It’s been a hell of a ride for year 3. As I drove home from a hockey game, I thought alot. I thought about how much I have left work at work and home at home. I remember my principal and I discussing the first year and how I needed a balance of work and home. The scale was extremely uneven weighing heavily on the work part. The second year wasn’t any better at best. I remember reading a blog post from Sam Shah about leaving the work over the weekend. And focus on me, myself. Clear my head. Do something fun.
I am happy to say that I’ve gotten to that place now. It took a while, but I feel like I am finally becoming the well-rounded educator I need to be to stay sane in this roller coaster of a career. I know the first semester was tough to step away from the school once in a while. But as second semester is slowly reaching its halfway point, it’s starting to look like I can have a well-balanced life. Yes, I still haven’t reached many of social levels I should be doing. But, I’m finding that social life and the future looks bright.

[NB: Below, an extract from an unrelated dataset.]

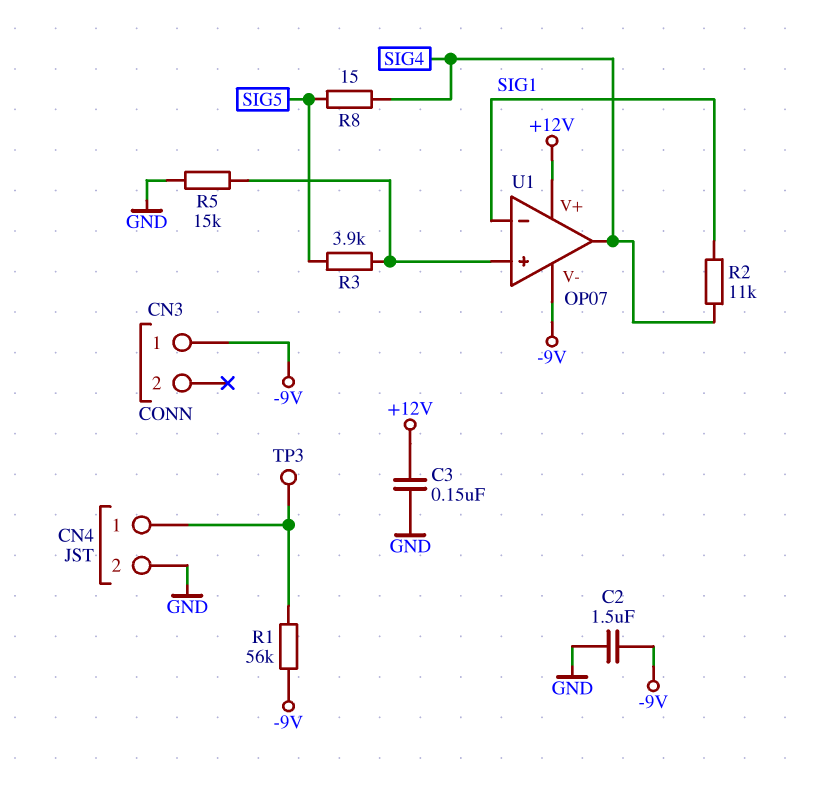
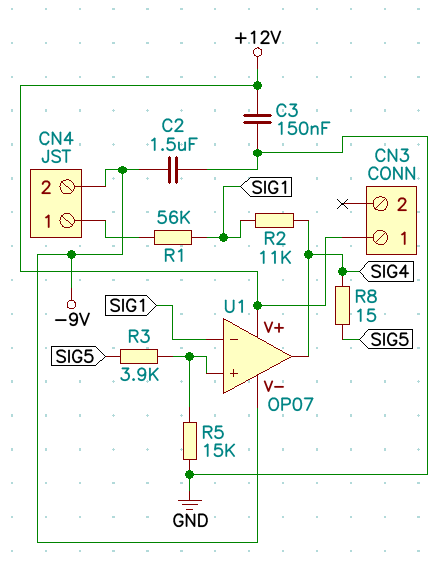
CN3 pin 1: -9V -> +12V
CN4 pin 2: GND -> -9V
R1: 56k (-9V, CN4/1) -> 56k (CN4/1, SIG1)
TP3: test point (CN4/1) -> none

I can still remember the feeling of prepping the first year and thinking I will never get out of this building. I don’t interact enough. That shell is still holding me back.
Also, I know I have grown as a teacher. I’ve made mistakes. I’ve learned that those mistakes can get me into trouble if my head isn’t thinking clearly. I need to be the adult. I need to know that there are limits. Am I an expert at it? Definitely not. But I’m improving. Honestly, I thought I would never be the person who could have the guts to stand up to anyone. I thought I would be a terrible teacher because I let alot of people walk over me. Experience and time has most certainly given me room to grow.
As these last three months finish up year three, tonight has made me reflect the ups and downs this school year and the previous years have helped me prepare the “educator” in me to have fun for the “person” in me. Continuing on this road, it’s me I need to worry about. I come first. Stepping out of that shell.